Google reports progress on universal speech model
- March 7, 2023
- 0
In November, Google announced that it was launching an initiative that will result in the development of a machine learning model that can recognize and translate the world’s
In November, Google announced that it was launching an initiative that will result in the development of a machine learning model that can recognize and translate the world’s
In November, Google announced that it was launching an initiative that will result in the development of a machine learning model that can recognize and translate the world’s 1,000 most spoken languages. The company has been working on this goal for the past few months and has released a blog post by team members working on the project. The Google team also published an article describing the implementation of the Universal Speech Model (USM) on the pre-render server. arXiv.
The updates provided by Google are part of a larger goal: to create a language translator using automatic speech recognition (ASR) that can translate any language in the world on demand. To this end, they have decided to temporarily limit (to 100) the number of languages they are trying to support, due to the small number of people speaking less lingua franca. Such rare languages lack training datasets.
As part of the announcement, Google outlined the first steps towards USM – breaking it down into families of speech models that have been trained on billions of hours of recorded speech and span over 300 languages. They state that their USM is already used for subtitle language translation on YouTube. They also draw a general model for each family.
Google explains that the models are built using training “pipelines” that contain three types of datasets: single voice, single text, and even ASR data. They also state that they are using coherent models to process the expected 2D parameters required for the project and will do so using three main steps: unsupervised pre-training, supervised pre-training at various targets, and supervised ASR training. The end result will be the generation of two types of models, pre-trained and ASR models.

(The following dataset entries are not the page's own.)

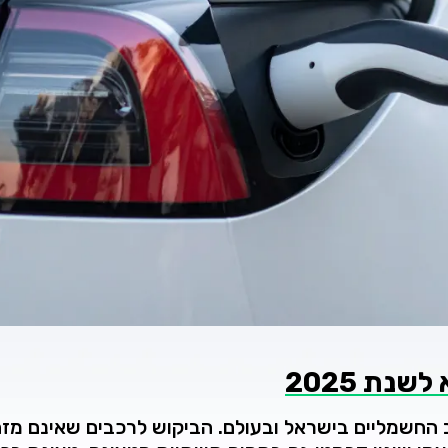
לשנת
2025
החשמליים
בישראל
ובעולם.
הביקוש
לרכבים
שאינם
מזה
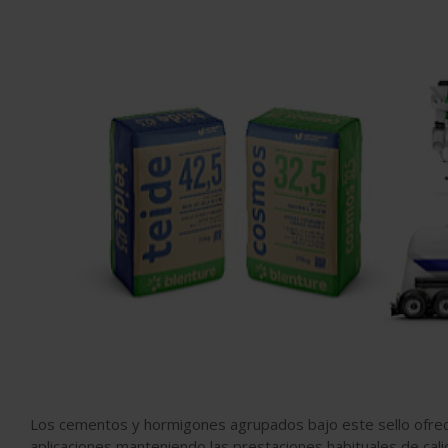
Los cementos y hormigones agrupados bajo este sello ofrec
aplicaciones manteniendo las prestaciones habituales de cal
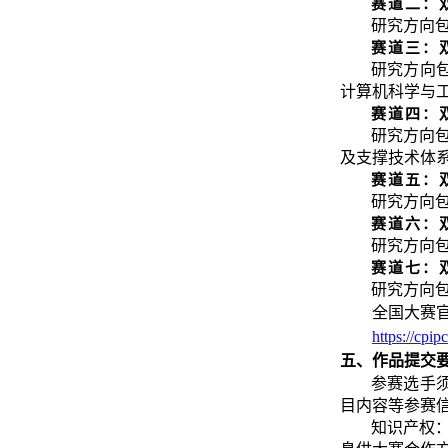
赛道二：
研究方向
赛道三：
研究方向
计算机科学与
赛道四：
研究方向
及支撑技术体
赛道五：
研究方向
赛道六：
研究方向
赛道七：
研究方向
全国大赛
https://cp
五、作品提交
参赛选手
目内容等参赛
知识产权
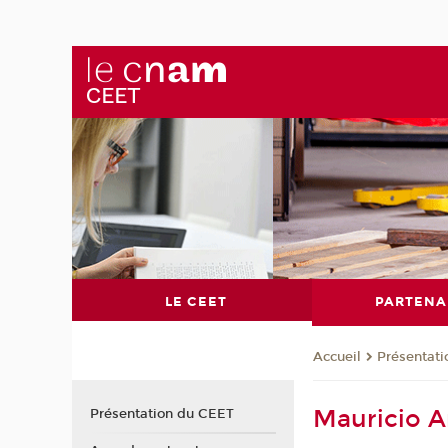
LE CEET
PARTENA
Présentat
Accueil
Mauricio A
Présentation du CEET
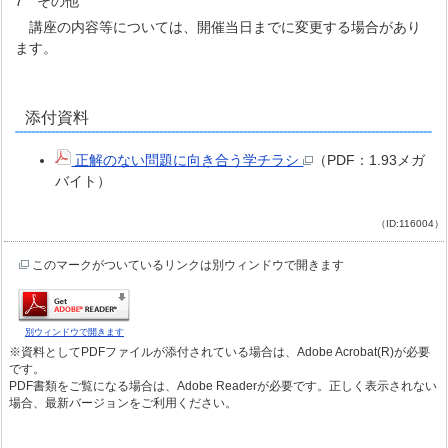
7 その他
講座の内容等については、開催当日までに変更する場合があり
ます。
添付資料
正解のない問題に向き合う学チラシ
（PDF：1.93メガ
バイト）
（ID:116004）
このマークがついているリンクは別ウィンドウで開きます
別ウィンドウで開きます
※資料としてPDFファイルが添付されている場合は、Adobe Acrobat(R)が必要
です。
PDF書類をご覧になる場合は、Adobe Readerが必要です。正しく表示されない
場合、最新バージョンをご利用ください。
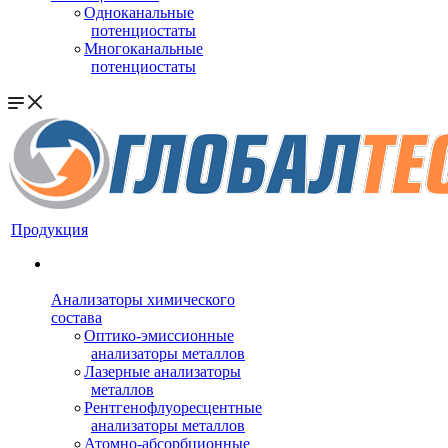
Одноканальные
потенциостаты
Многоканальные
потенциостаты
Продукция
Анализаторы химического
состава
Оптико-эмиссионные
анализаторы металлов
Лазерные анализаторы
металлов
Рентгенофлуоресцентные
анализаторы металлов
Атомно-абсорбционные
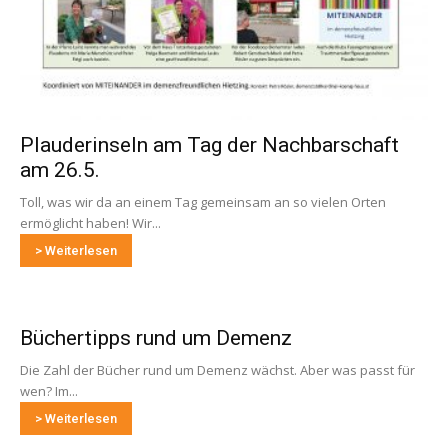
Plauderinseln am Tag der Nachbarschaft
am 26.5.
Toll, was wir da an einem Tag gemeinsam an so vielen Orten
ermöglicht haben! Wir...
> Weiterlesen
Büchertipps rund um Demenz
Die Zahl der Bücher rund um Demenz wächst. Aber was passt für
wen? Im...
> Weiterlesen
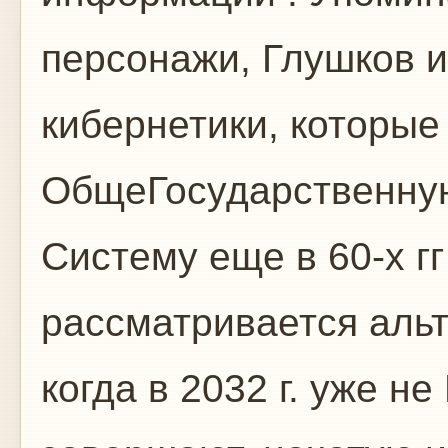
персонажи, Глушков и
кибернетики, которы
ОбщеГосударственну
Систему еще в 60-х г
рассматривается альт
когда в 2032 г. уже н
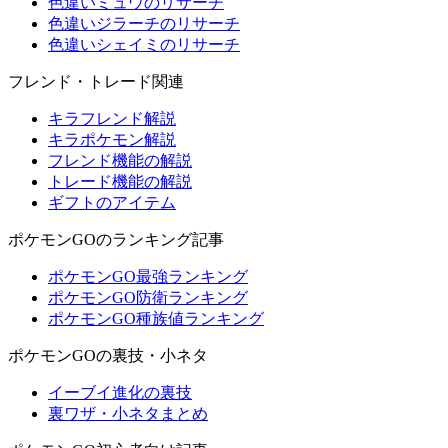
色違いミュウのリサーチ
色違いジラーチのリサーチ
色違いシェイミのリサーチ
フレンド・トレード関連
キラフレンド解説
キラポケモン解説
フレンド機能の解説
トレード機能の解説
ギフトのアイテム
ポケモンGOのランキング記事
ポケモンGO最強ランキング
ポケモンGO防衛ランキング
ポケモンGO種族値ランキング
ポケモンGOの裏技・小ネタ
イーブイ進化の裏技
裏ワザ・小ネタまとめ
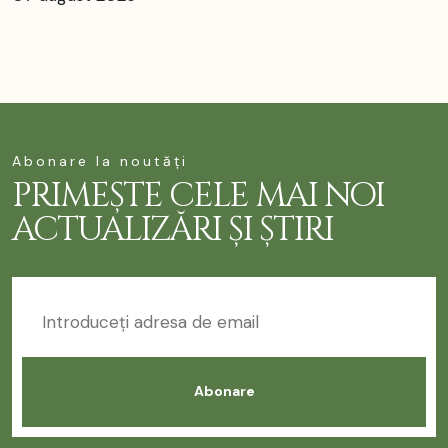
Abonare la noutăți
PRIMEȘTE CELE MAI NOI
ACTUALIZĂRI ȘI ȘTIRI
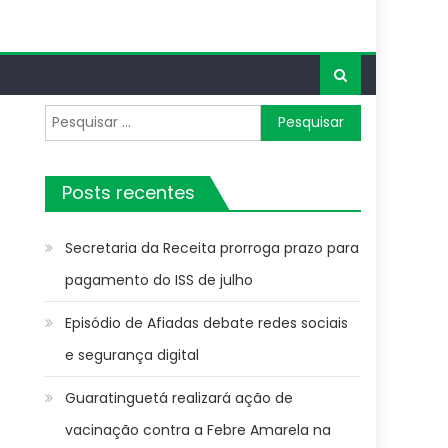
Pesquisar
por:
Posts recentes
Secretaria da Receita prorroga prazo para
pagamento do ISS de julho
Episódio de Afiadas debate redes sociais
e segurança digital
Guaratinguetá realizará ação de
vacinação contra a Febre Amarela na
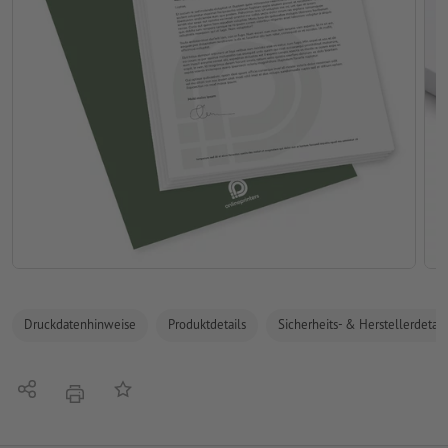
Druckdatenhinweise
Produktdetails
Sicherheits- & Herstellerdetail
Teilen
Auf die Merkliste
Drucken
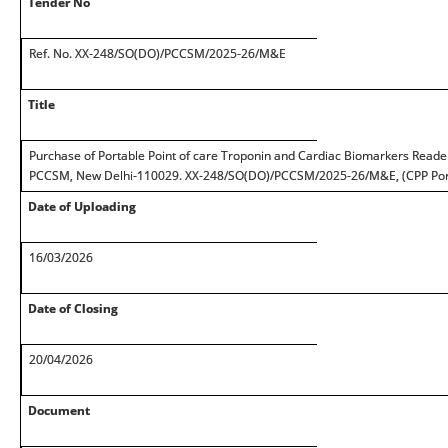
Tender No
Ref. No. XX-248/SO(DO)/PCCSM/2025-26/M&E
Title
Purchase of Portable Point of care Troponin and Cardiac Biomarkers Reader
PCCSM, New Delhi-110029. XX-248/SO(DO)/PCCSM/2025-26/M&E, (CPP Por
Date of Uploading
16/03/2026
Date of Closing
20/04/2026
Document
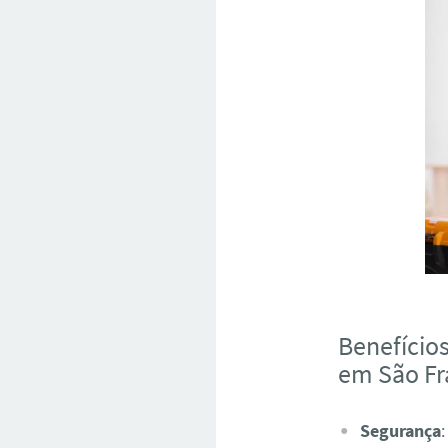
Benefício
em São Fr
Segurança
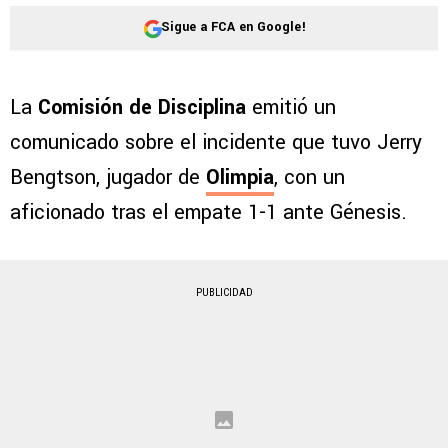
Sigue a FCA en Google!
La
Comisión de Disciplina
emitió un
comunicado sobre el incidente que tuvo Jerry
Bengtson, jugador de
Olimpia
, con un
aficionado tras el empate 1-1 ante Génesis.
PUBLICIDAD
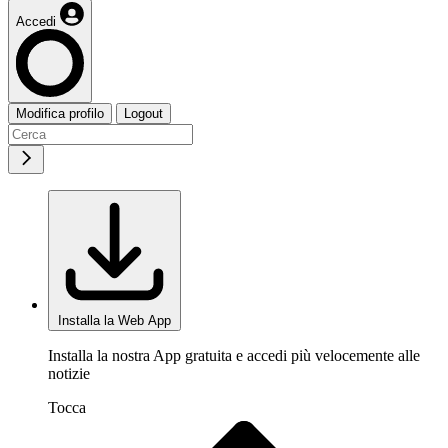
Accedi
Modifica profilo
Logout
Installa la Web App
Installa la nostra App gratuita e accedi più velocemente alle
notizie
Tocca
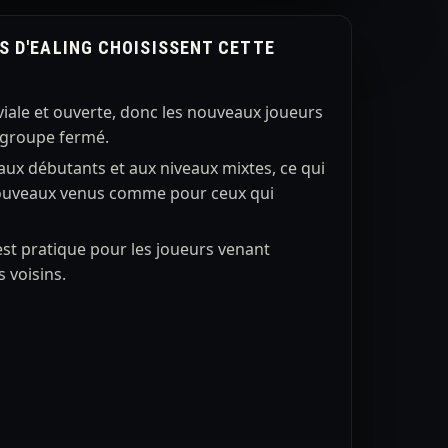
S D'EALING CHOISISSENT CETTE
iale et ouverte, donc les nouveaux joueurs
n groupe fermé.
aux débutants et aux niveaux mixtes, ce qui
 nouveaux venus comme pour ceux qui
st pratique pour les joueurs venant
s voisins.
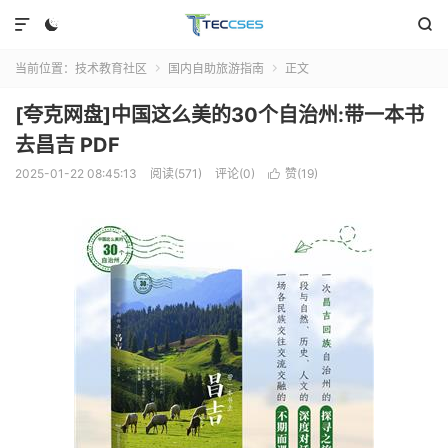



当前位置：
技术教育社区
国内自助旅游指南
正文


[夸克网盘]中国这么美的30个自治州:带一本书
去昌吉 PDF
2025-01-22 08:45:13
阅读(571)
评论(0)
赞(
19
)

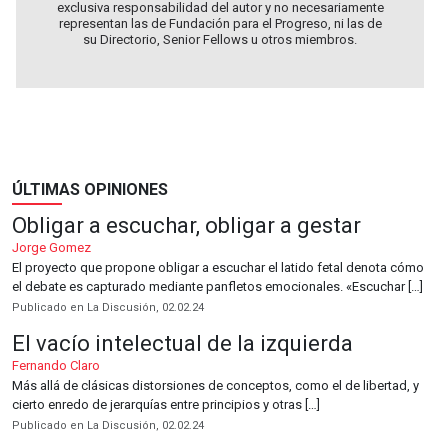
exclusiva responsabilidad del autor y no necesariamente
representan las de Fundación para el Progreso, ni las de
su Directorio, Senior Fellows u otros miembros.
ÚLTIMAS OPINIONES
Obligar a escuchar, obligar a gestar
Jorge Gomez
El proyecto que propone obligar a escuchar el latido fetal denota cómo
el debate es capturado mediante panfletos emocionales. «Escuchar […]
Publicado en La Discusión, 02.02.24
El vacío intelectual de la izquierda
Fernando Claro
Más allá de clásicas distorsiones de conceptos, como el de libertad, y
cierto enredo de jerarquías entre principios y otras […]
Publicado en La Discusión, 02.02.24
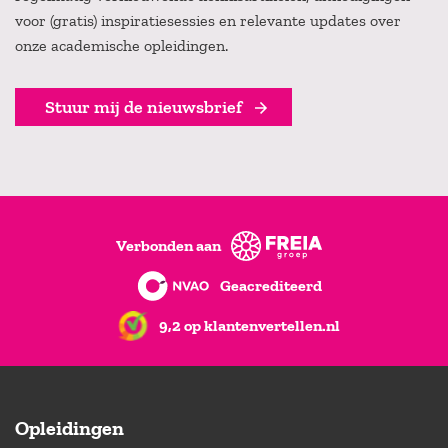
voor (gratis) inspiratiesessies en relevante updates over
onze academische opleidingen.
Stuur mij de nieuwsbrief
Verbonden aan
Geacrediteerd
9,2 op klantenvertellen.nl
Opleidingen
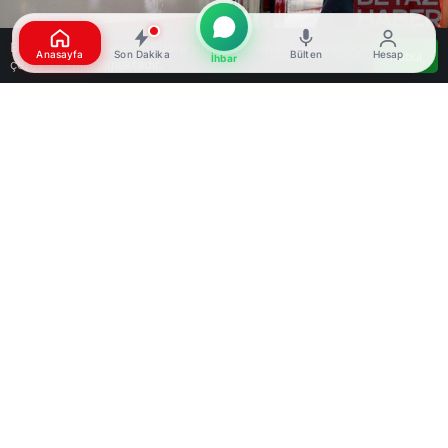
Bu web sitesinde en iyi deneyimi yaşamanızı sağlamak için
Anasayfa
Son Dakika
Bülten
Hesap
Kabul
İhbar
çerezler kullanılmaktadır.
Google'da Abone Ol
0
Paylaş
Beğen
Ulaştırma ve Altyapı Bakanı Abdulkadir Uraloğlu,
‘Devlet Tiyatroları Vagon Sahnesi Projesi’
çerçevesinde hayata geçirilen Tiyatro Treni’nin 4
Mayıs’ta Ankara’dan yola çıkacağını duyurdu.
Uraloğlu, yazılı açıklamasında, organizasyonun 4-
19 Mayıs 2026 tarihleri arasında
gerçekleştirileceğini ve toplam 16 gün süreceğini
belirtti
. Bu süreçte 13 farklı gar ve istasyonda
toplam 25 tiyatro oyunu sahnelenecek.
Tiyatro oyunlarının öğle saatlerinde çocuklara,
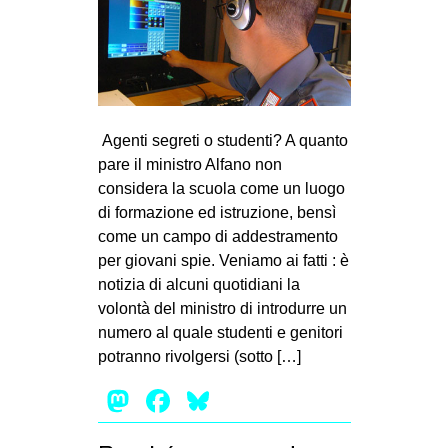
CULTURE
ARTE
CINEMA
MANIFESTI
Agenti segreti o studenti? A quanto
MUSICA
pare il ministro Alfano non
considera la scuola come un luogo
RECENSIONI
di formazione ed istruzione, bensì
INTERNAZIONALE
come un campo di addestramento
per giovani spie. Veniamo ai fatti : è
AFRICA
notizia di alcuni quotidiani la
AMERICHE
volontà del ministro di introdurre un
numero al quale studenti e genitori
ESTREMO ORIENTE
potranno rivolgersi (sotto […]
EUROPA
Mastodon
Facebook
Bluesky
MEDIO ORIENTE
MONDO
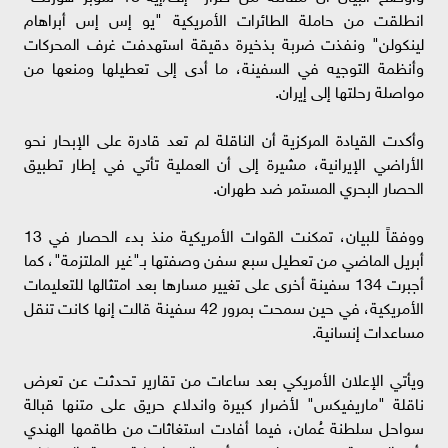
انطلقت من حاملة الطائرات الأمريكية "يو إس إس أبراهام
لينكولن" ونفذت ضربة بذخيرة دقيقة استهدفت غرف المحركات
وأنظمة التوجيه في السفينة، ما أدى إلى تعطيلها ومنعها من
مواصلة رحلتها إلى إيران.
وأكدت القيادة المركزية أن الناقلة لم تعد قادرة على الإبحار نحو
الأراضي الإيرانية، مشيرة إلى أن العملية تأتي في إطار تطبيق
الحصار البحري المستمر ضد طهران.
ووفقاً للبيان، تمكنت القوات الأمريكية منذ بدء الحصار في 13
أبريل الماضي من تعطيل سبع سفن وصفتها بـ"غير الملتزمة"، كما
أجبرت 134 سفينة أخرى على تغيير مسارها بعد امتثالها للتعليمات
الأمريكية، في حين سمحت بمرور 42 سفينة قالت إنها كانت تنقل
مساعدات إنسانية.
ويأتي الإعلان الأمريكي بعد ساعات من تقارير تحدثت عن تعرض
ناقلة "ماريفيكس" لأضرار كبيرة واندلاع حريق على متنها قبالة
سواحل سلطنة عُمان، فيما أفادت استغاثات من طاقمها الهندي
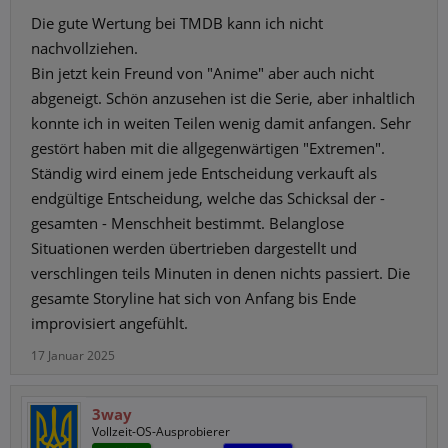
Die gute Wertung bei TMDB kann ich nicht
nachvollziehen.
Bin jetzt kein Freund von "Anime" aber auch nicht
abgeneigt. Schön anzusehen ist die Serie, aber inhaltlich
konnte ich in weiten Teilen wenig damit anfangen. Sehr
gestört haben mit die allgegenwärtigen "Extremen".
Ständig wird einem jede Entscheidung verkauft als
endgültige Entscheidung, welche das Schicksal der -
gesamten - Menschheit bestimmt. Belanglose
Situationen werden übertrieben dargestellt und
verschlingen teils Minuten in denen nichts passiert. Die
gesamte Storyline hat sich von Anfang bis Ende
improvisiert angefühlt.
17 Januar 2025
3way
Vollzeit-OS-Ausprobierer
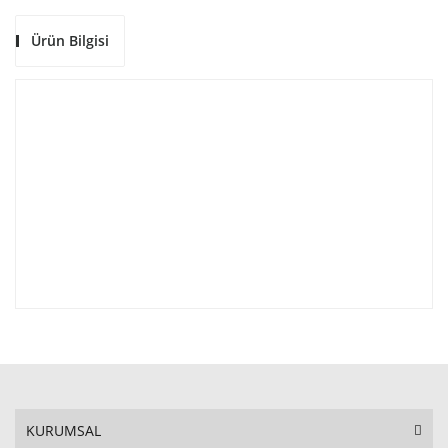
Ürün Bilgisi
KURUMSAL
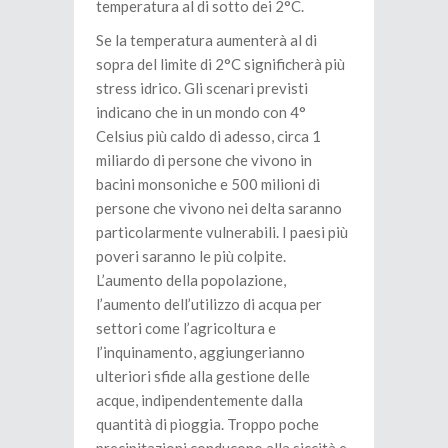
temperatura al di sotto dei 2°C.
Se la temperatura aumenterà al di
sopra del limite di 2°C significherà più
stress idrico. Gli scenari previsti
indicano che in un mondo con 4°
Celsius più caldo di adesso, circa 1
miliardo di persone che vivono in
bacini monsoniche e 500 milioni di
persone che vivono nei delta saranno
particolarmente vulnerabili. I paesi più
poveri saranno le più colpite.
L’aumento della popolazione,
l’aumento dell’utilizzo di acqua per
settori come l’agricoltura e
l’inquinamento, aggiungerianno
ulteriori sfide alla gestione delle
acque, indipendentemente dalla
quantità di pioggia. Troppo poche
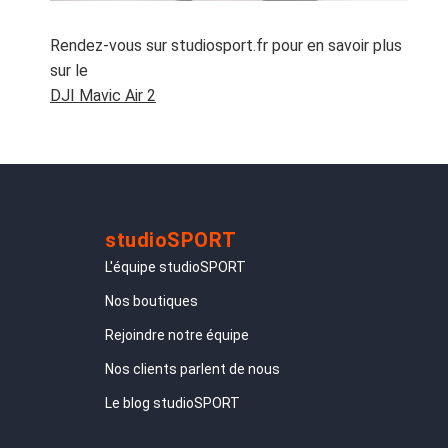
Rendez-vous sur studiosport.fr pour en savoir plus
sur le
DJI Mavic Air 2
studioSPORT
L'équipe studioSPORT
Nos boutiques
Rejoindre notre équipe
Nos clients parlent de nous
Le blog studioSPORT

Also, Google claims that in its current state, its USM performs similarly or better than its Whisper model, a general-purpose speech recognition model created by the GitHub community. In addition to using USM for YouTube, Google is expected to combine its model with other AI applications, including augmented reality devices.
Source: Port Altele
As an experienced journalist and author, Mary has been reporting on the latest news and trends for over 5 years. With a passion for uncovering the stories behind the headlines, Mary has earned a reputation as a trusted voice in the world of journalism. Her writing style is insightful, engaging and thought-provoking, as she takes a deep dive into the most pressing issues of our time.